# Work request 1
From the PyPyrus Map documentation excerpt, return the passage that begins at the words "Currency metabolite suppression" and ends after the words "session = PyPyrusMap(model)", reproduced verbatim.
# Work request 2
According to the PyPyrus Map documentation excerpt, how are blocked reactions visually distinguished when a flux overlay is shown?
# Work request 3
Extend the PyPyrus Map documentation excerpt, starting directly after its final line.

# Document passage
After filtering, any metabolite nodes that become isolated (no remaining reaction connections) are automatically removed from the canvas.

Note: flux_filter has no effect if no cobra.Solution was passed at session construction. A UserWarning is emitted and all reactions are shown.


Flux overlay

When a cobra.Solution is passed at session construction, flux values are attached to each reaction node. Blocked reactions (flux ≈ 0) are visually distinguished by a thick black border on the reaction diamond and a black outline on their connecting arrows.

solution = model.optimize()
session = PyPyrusMap(model, solution=solution)
session.add("ggpp_c")

# Show flux values on edges
fig = session.render(show_flux_labels=True)

# Scale arrow width proportionally to |flux| — thicker = more flux
fig = session.render(scale_edge_width=True)

# Power combo: active reactions only, width and labels by flux
fig = session.render(
    flux_filter="active",
    scale_edge_width=True,
    show_flux_labels=True,
)

When scale_edge_width=True, widths are normalised across all reactions in the current graph: the highest-flux reaction always gets the fattest arrow, near-zero reactions get a hairline. This has no effect if no solution is attached.


Currency metabolite suppression

High-connectivity cofactors (ATP, NADH, H₂O, CoA, Pi, etc.) connect nearly every reaction in the model to every other. By default, PyPyrus Map suppresses these from neighbor nodes to keep figures clean. The focal metabolite is always shown regardless.

# Default: currency suppressed
session = PyPyrusMap(model)

# Show everything including currency metabolites
session = PyPyrusMap(model, suppress_currency=False)

# Custom currency list
my_currency = frozenset({"h_c", "h_e", "atp_c", "adp_c"})
session = PyPyrusMap(model, custom_currency_ids=my_currency)

The default currency ID list is available as pypyrus_map.DEFAULT_CURRENCY_IDS and follows the conventions of Huss & Holme (2007) and KEGG RPAIR.


Error handling

PyPyrus Map uses strict BiGG IDs — no fuzzy matching. If an ID is not found, a clear error is raised with prefix-matched candidate suggestions:

from pypyrus_map import MetaboliteNotFoundError

try:
    session.add("ggpp_m")   # wrong compartment
except MetaboliteNotFoundError as e:
    print(e)
# MetaboliteNotFoundError: 'ggpp_m' not found in model.
# Did you mean: ggpp_c?

Session API

PyPyrusMap(model, solution=None, suppress_currency=True, custom_currency_ids=None)

# Supplied information

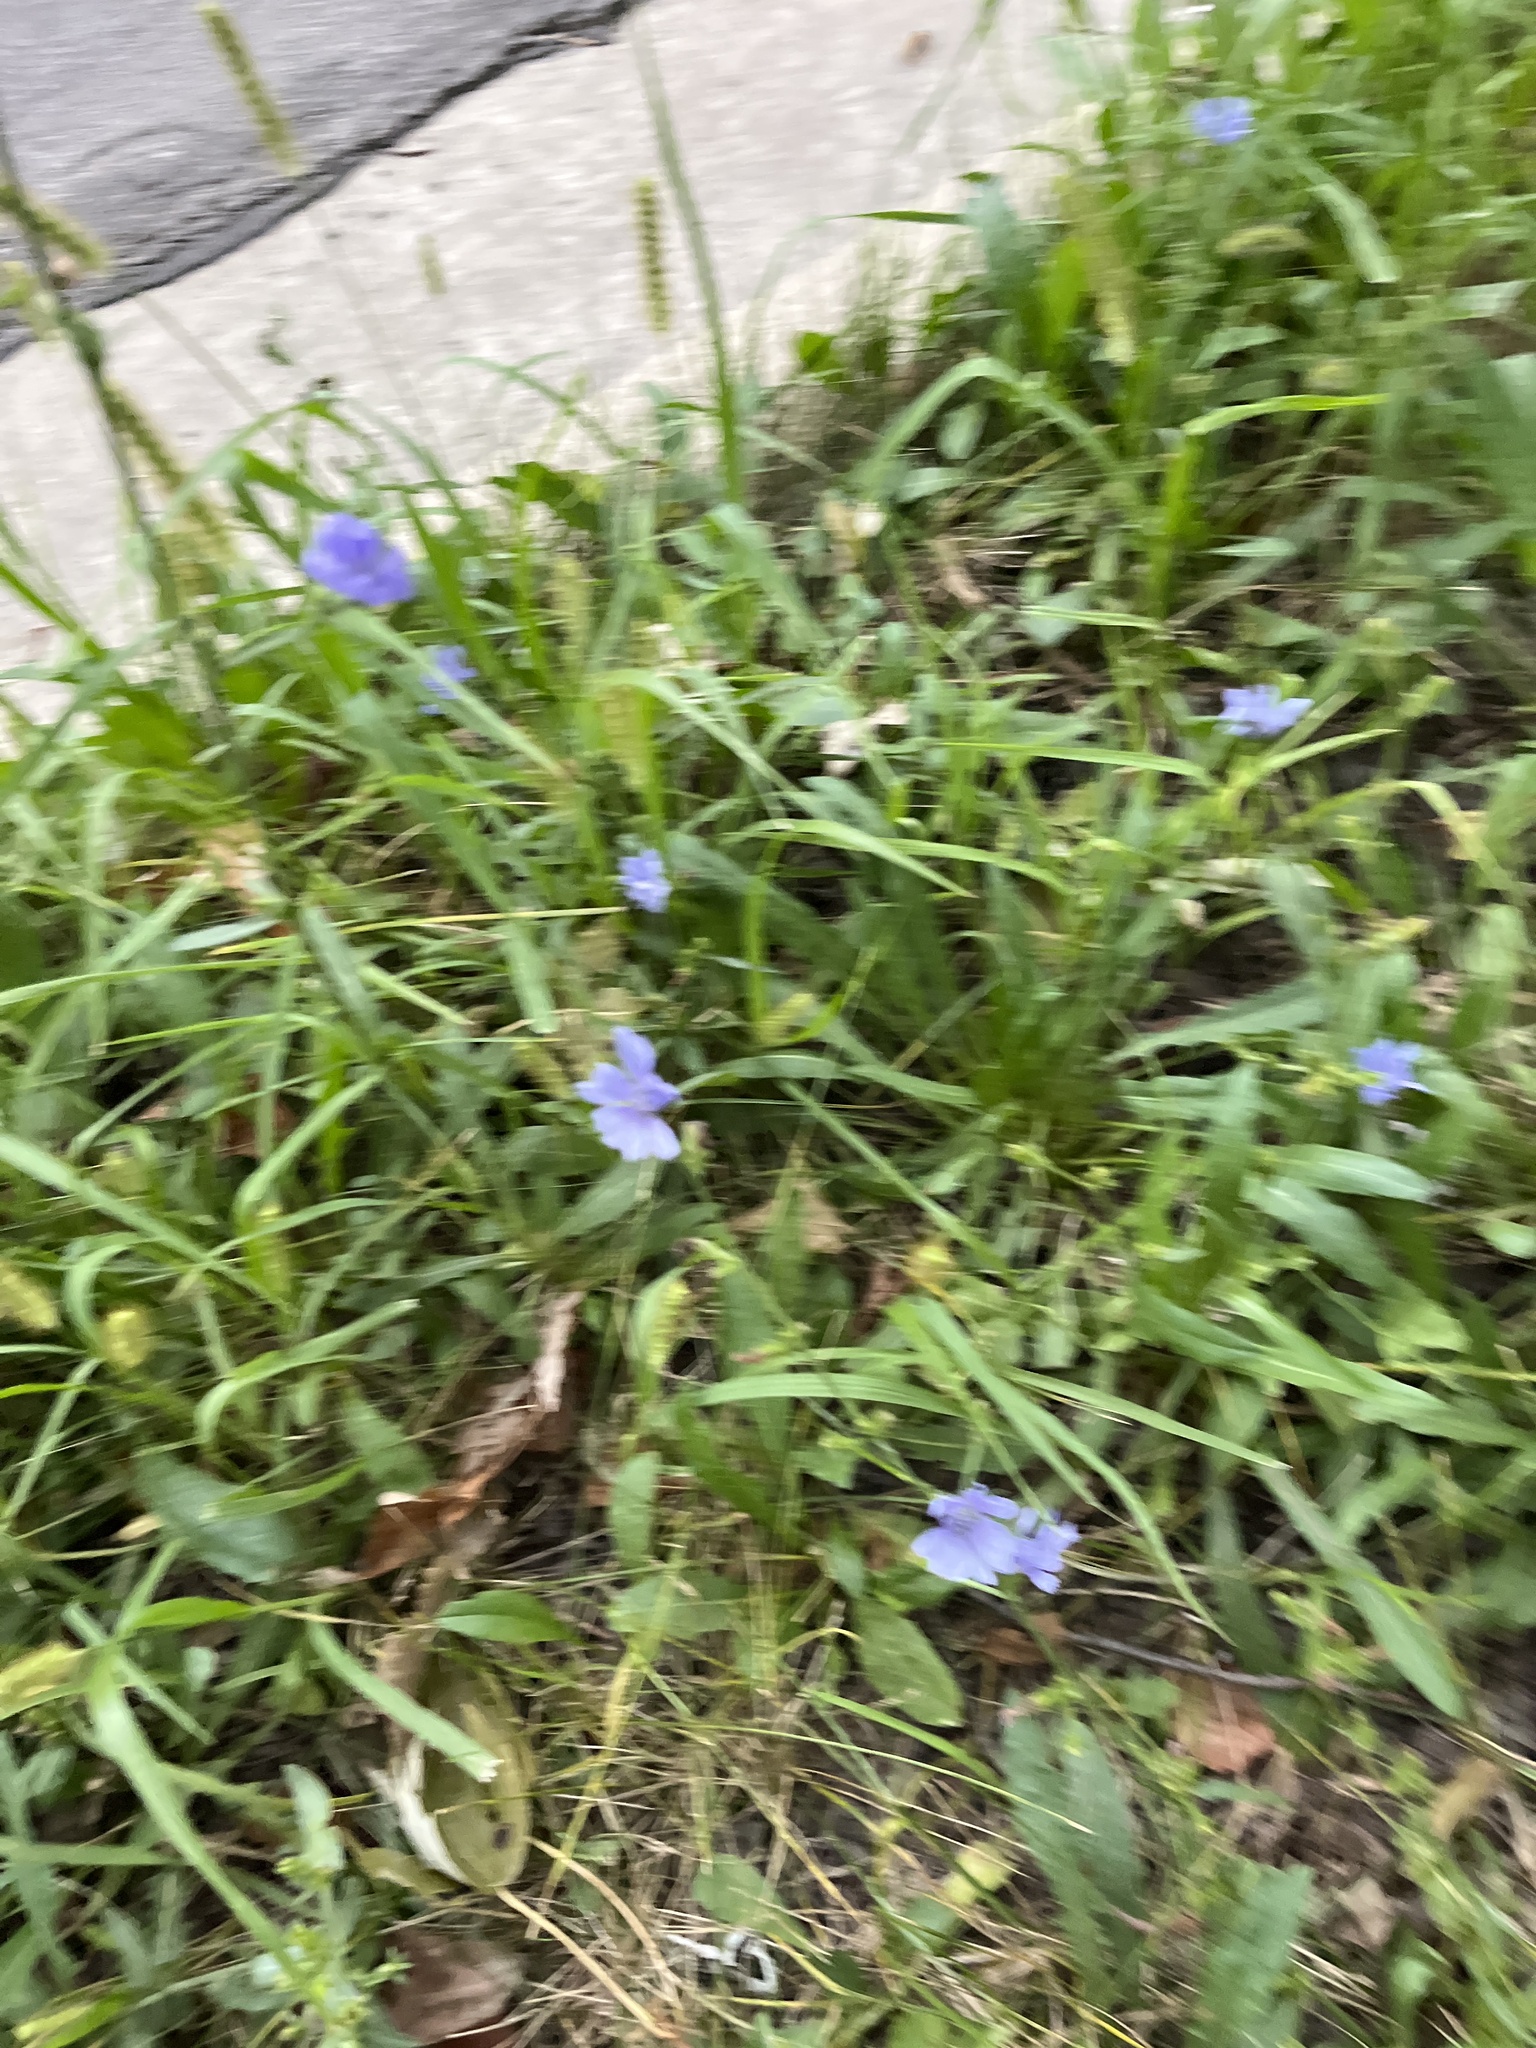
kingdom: Plantae
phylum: Tracheophyta
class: Magnoliopsida
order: Asterales
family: Asteraceae
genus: Cichorium
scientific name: Cichorium intybus
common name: Chicory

# Exercise result 1
Currency metabolite suppression

High-connectivity cofactors (ATP, NADH, H₂O, CoA, Pi, etc.) connect nearly every reaction in the model to every other. By default, PyPyrus Map suppresses these from neighbor nodes to keep figures clean. The focal metabolite is always shown regardless.

# Default: currency suppressed
session = PyPyrusMap(model)

# Exercise result 2
They have a thick black border on the reaction diamond and a black outline on their connecting arrows.

# Exercise result 3
Parameter Type Default Description
model cobra.Model required Any COBRApy-compatible genome-scale model
solution cobra.Solution None FBA solution — enables flux overlay
suppress_currency bool True Suppress high-connectivity cofactors from neighbor nodes
custom_currency_ids frozenset[str] None Replace the default currency list entirely

Session methods

Method Returns Description
session.add(metabolite_id) self Add a metabolite neighborhood. Chainable.
session.remove(metabolite_id) self Remove a metabolite and its orphaned reactions. Chainable.
session.clear() self Reset the session graph entirely.
session.render(**kwargs) Figure Render and return a Matplotlib figure.
session.export(path, dpi=300) Path Save figure to SVG, PDF, PNG, or TIFF.
session.build() PathwayGraph Return the raw graph object for custom processing.
session.summary() str Print a text summary of current session state.

Development

git clone https://github.com/NoureldenRihan/PyPyrus-Map.git
cd PyPyrus-Map
pip install -e ".[dev]"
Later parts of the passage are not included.